Notibras

Bebida de casca mastigada, de uso privativo, desce pela goela errada

Quem chega aqui em casa encontra, ao abrir o portão, um frondoso pé de jabuticaba adornando o pequeno jardim, que só não fica mais bonito porque as patas do Alfredo não deixam.

Às vezes passo tempo contemplando a jabuticabeira e lembrando da infância. Vó Odete cultivava uma no fundo do quintal onde eu sempre brincava. A cada safra, filhos e netos devoravam tudo, ali mesmo no pé.

– Não engula o caroço – advertia a vovó.

– Ou coma a casca.

Dicas valiosas para que o banquete não entupisse as tripas. Algumas vezes não segui direitinho e me dei mal. Quem nunca?

Vó Odete aproveitava as frutas boas que caíam espontaneamente para fazer um delicioso licor, sempre servido a quem a visitava.

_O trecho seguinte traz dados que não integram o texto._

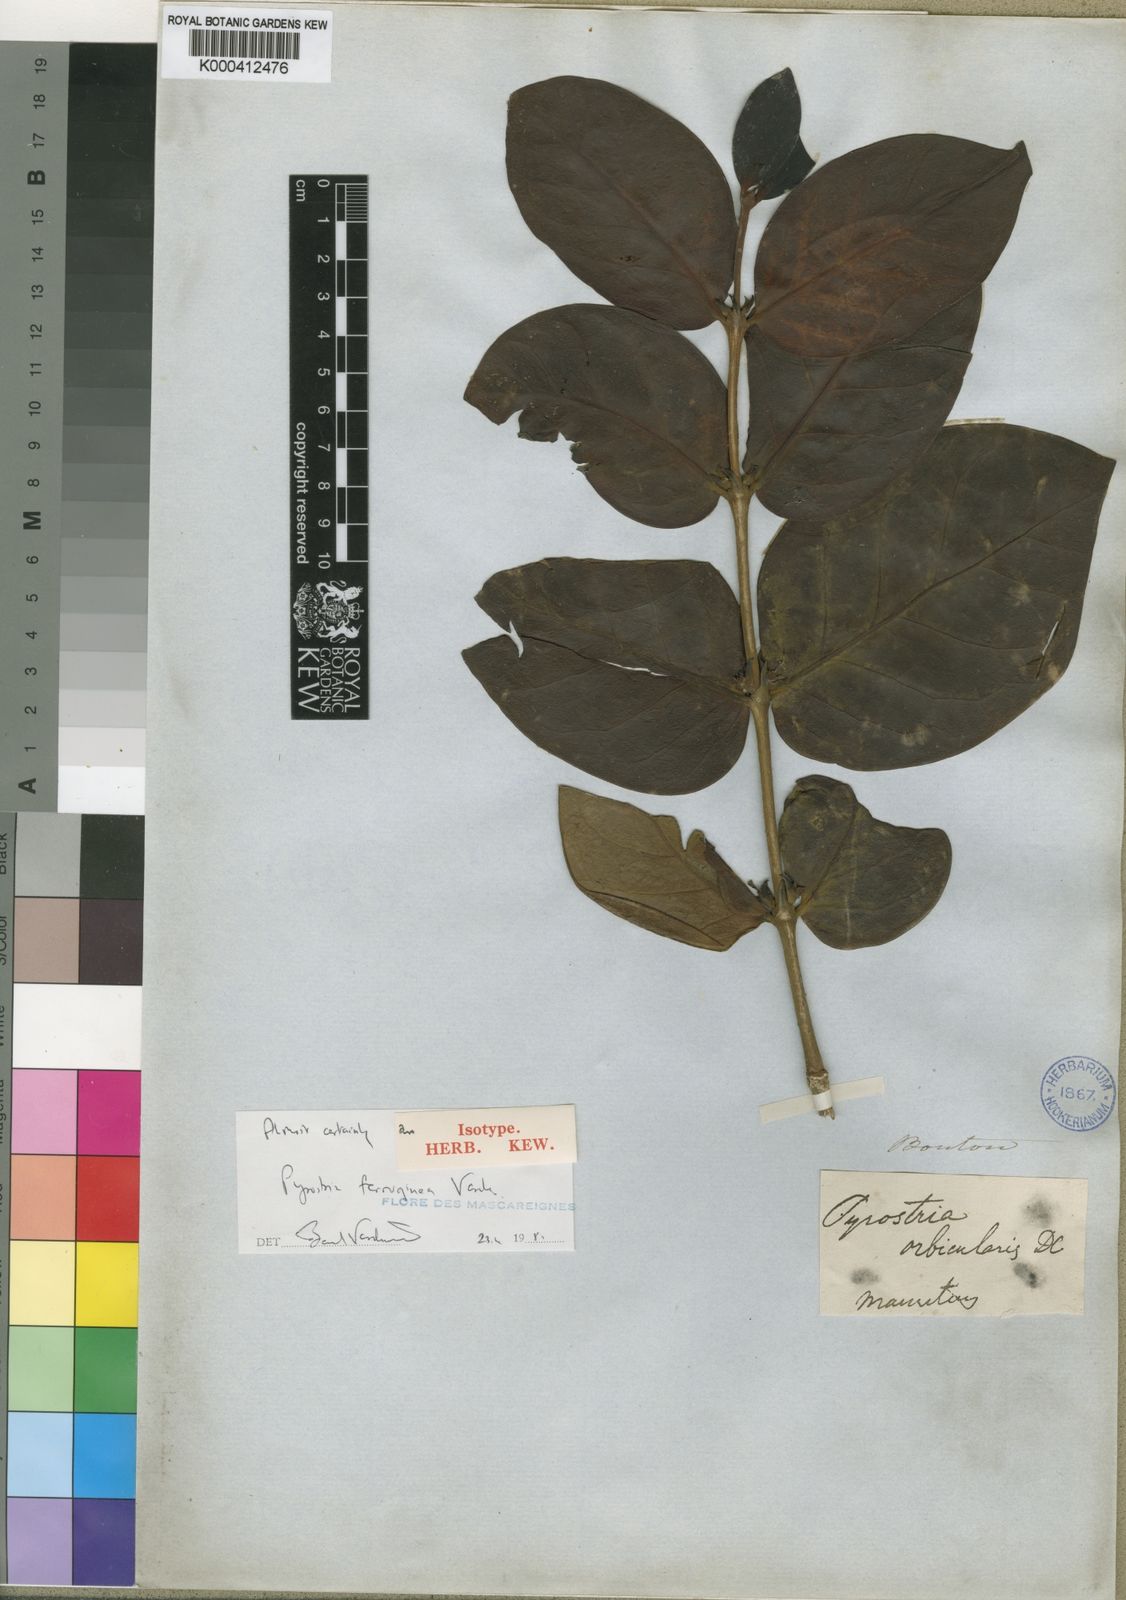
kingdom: Plantae
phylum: Tracheophyta
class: Magnoliopsida
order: Gentianales
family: Rubiaceae
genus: Pyrostria
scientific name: Pyrostria ferruginea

Numa garrafa à parte e que normalmente ficava escondida, ela guardava seu licor privativo. Não era servido a ninguém, pois feito com as cascas que ela mesma havia degustado. Só os familiares sabiam.

Reza a lenda que, certo dia, o pastor da igreja lhe fez visita inesperada, sentou-se à mesa e ficou encantado com a garrafa do licor de jabuticabas chupadas, deixada ali por descuido.

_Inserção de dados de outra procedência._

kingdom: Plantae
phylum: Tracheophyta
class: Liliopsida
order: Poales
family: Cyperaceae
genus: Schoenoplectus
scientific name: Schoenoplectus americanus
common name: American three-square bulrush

– O que é isso aqui, irmã?

– Licor de fruta.

Foi a resposta genérica que ela arrumou para não cometer o pecado da mentira e, ao mesmo tempo, não revelar a matéria-prima.

– Eu quero – entusiasmou-se o pastor.

Desconcertada e sem alternativa, vó Odete teria servido a bebida e recebido elogio pelo sabor especial. Ela negou o fato até subir ao céu, mas se divertia quando eu contava a história em rodas de conversa.

Com saudades dela, cultivo o pé de jabuticaba aqui de casa e aproveito todas as safras para também preparar o nosso licor. Mas só com jabuticaba nova, fiquem tranquilos os visitantes.